É importante saber que acontecia e o que o Banco Central queria. Ao comprar os títulos, privados ou públicos para fazerem parte da carteira, o administrador ia apropriando a rentabilidade do título dia a dia, independentemente da cotação deste título no mercado secundário. Isto quer dizer que mesmo que acontecesse alguma coisa que fizesse os juros subirem ou caírem isto não era ‘‘repassado’’ para o título. Esta diferença pode ser maior à medida que o título é mais longo.
O Banco Central já vinha discutindo com os administradores para que fizessem a ‘‘marcação’’ dos títulos conforme a cotação destes no mercado secundário. Isto estava pronto para entrar em vigor no mês de setembro. No entanto alguns fatos, ainda não esclarecidos totalmente, fizeram com que o Banco Central antecipasse de surpresa as medidas que mudam a contabilização dos títulos.

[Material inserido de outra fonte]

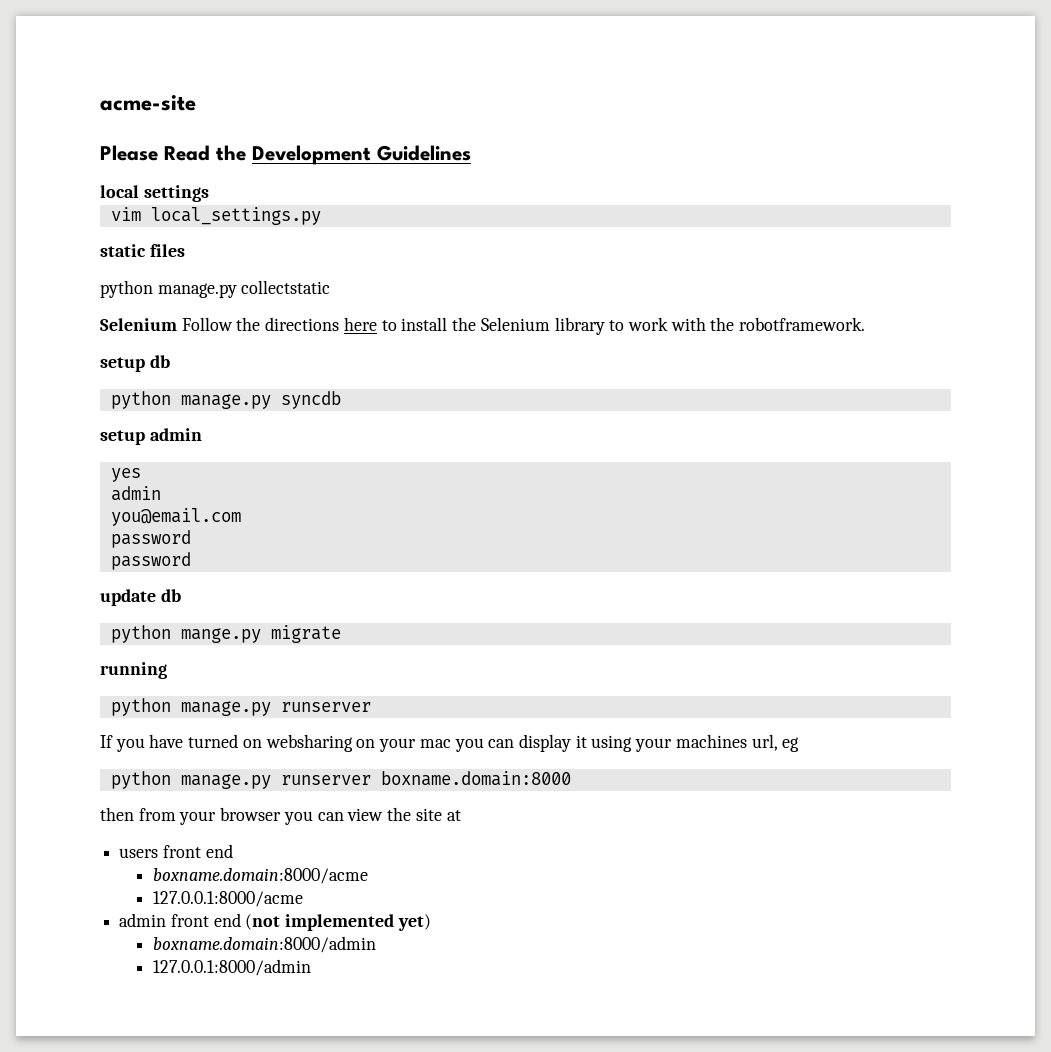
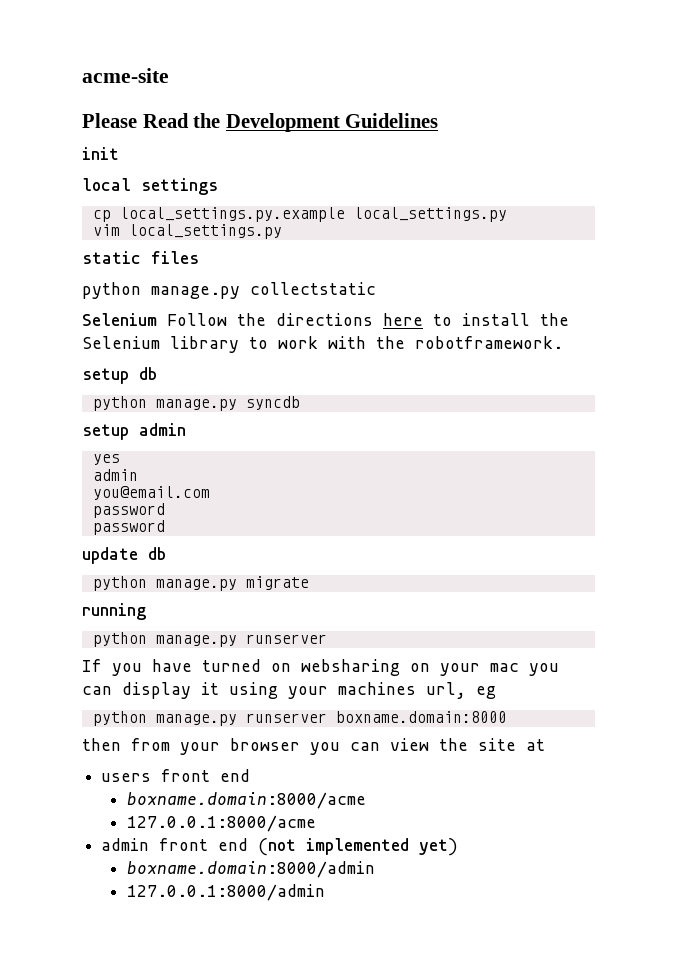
(471, 153) none -> [82,147,119,160] // init
(209, 193) none -> [92,207,507,222] // cp local_settings.py.example local_settings.py
[180,628,261,643] mange.py -> [155,579,237,591] manage.py

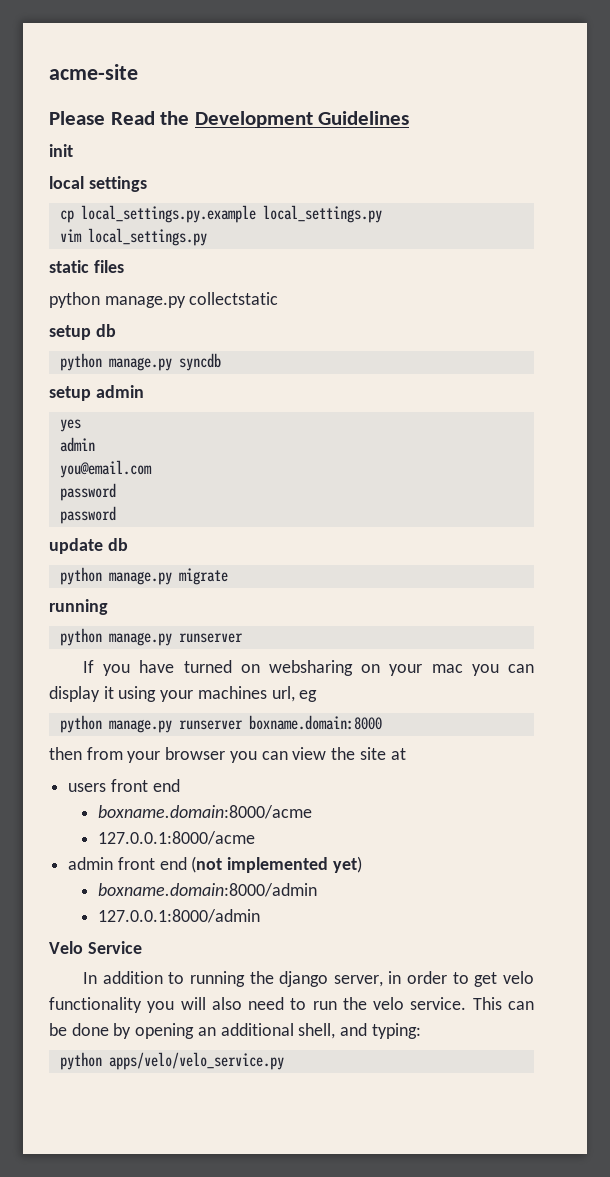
[82,313,569,326] [82,336,563,353] // Selenium Follow the directions here to install the Selenium library to work with the robotframework. -> (279, 298) none
(325, 892) none -> [49,941,142,954] [82,971,534,987] [49,997,534,1013] [49,1023,421,1039] [59,1052,284,1070] // Velo Service // In addition to running the django server, in order to get velo functionality you will also need to run the velo service. This can be done by opening an additional shell, and typing: // python apps/velo/velo_service.py

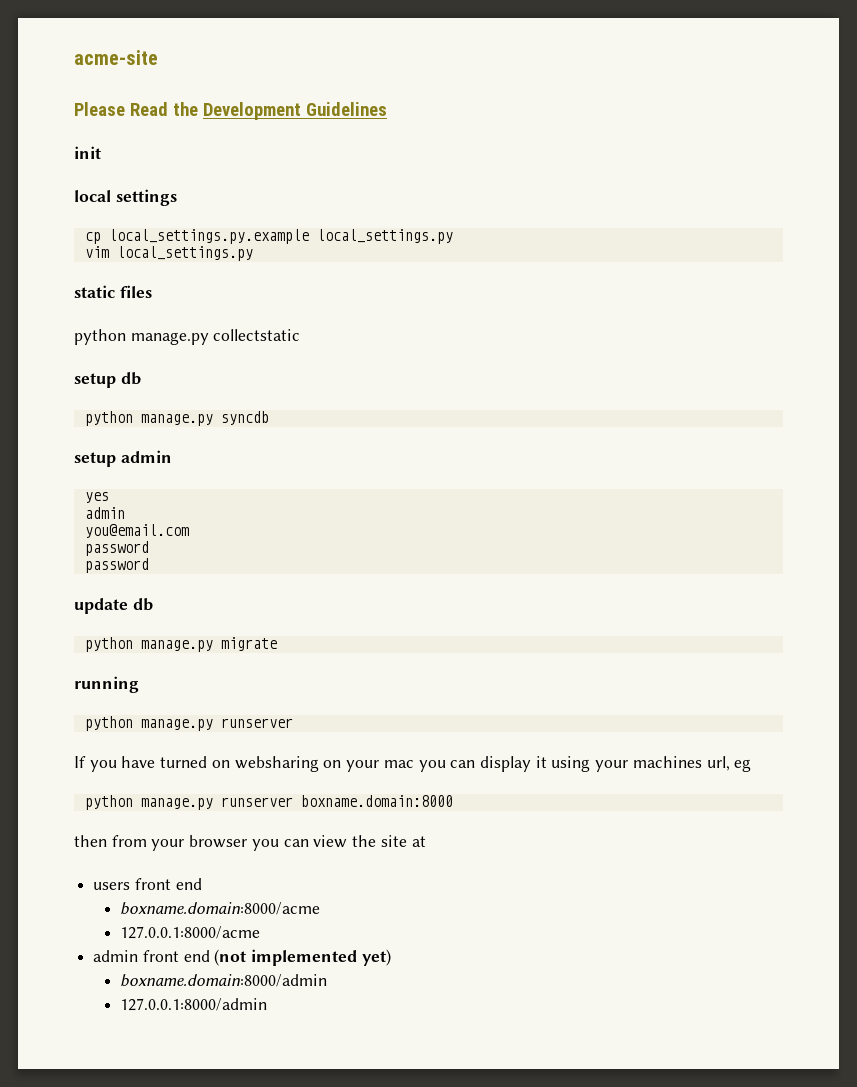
[49,941,142,954] [82,971,534,987] [49,997,534,1013] [49,1023,421,1039] [59,1052,284,1070] // Velo Service // In addition to running the django server, in order to get velo functionality you will also need to run the velo service. This can be done by opening an additional shell, and typing: // python apps/velo/velo_service.py -> (268, 1004) none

Com isso cada fundo teve que ‘‘marcar’’ seus títulos conforme a cotação no mercado, fazendo com que ‘‘distorções’’ e ‘‘erros’’ aparecessem. O momento que o Banco Central escolheu para fazer esta mudança pode ser considerado inoportuno, no entanto entre agora, e setembro faltando 15 dias para as eleições, acho que agora foi ‘‘menos ruim’’.
Este fato desencadeou uma realimentação do risco-Brasil que afetou o mercado de forma direta, com alta no dólar e sobra de dinheiro no mercado, devido ao resgate das cotas dos fundos e aplicação em CDBs. Como a atividade produtiva está em compasso de espera, há excesso de recursos para o Banco Central recolher.
Agora o que fica de todo este episódio, é que a partir de agora o investidor deve encarar o fundo de investimento em renda fixa, como sendo também um investimento de risco, em menores proporções que os de renda variável, mas não mais o ‘‘porto seguro’’ absoluto.
Outro ponto importante é que as habilidades dos administradores vão aparecer mais do que antes, e os arrojados serão ‘‘realmente’’ recompensados também na renda fixa.
O pequeno investidor passa a ter agora como os investimentos de menor risco na renda fixa, a poupança, o título público (através do Tesouro Direto) e o CDB de bancos privados, pela ordem crescente.
Assim a composição de um portfolio agora precisa especificar o risco da renda fixa que o investidor quer correr, e assim contrabalançar com a renda variável que já tem o seu risco embutido.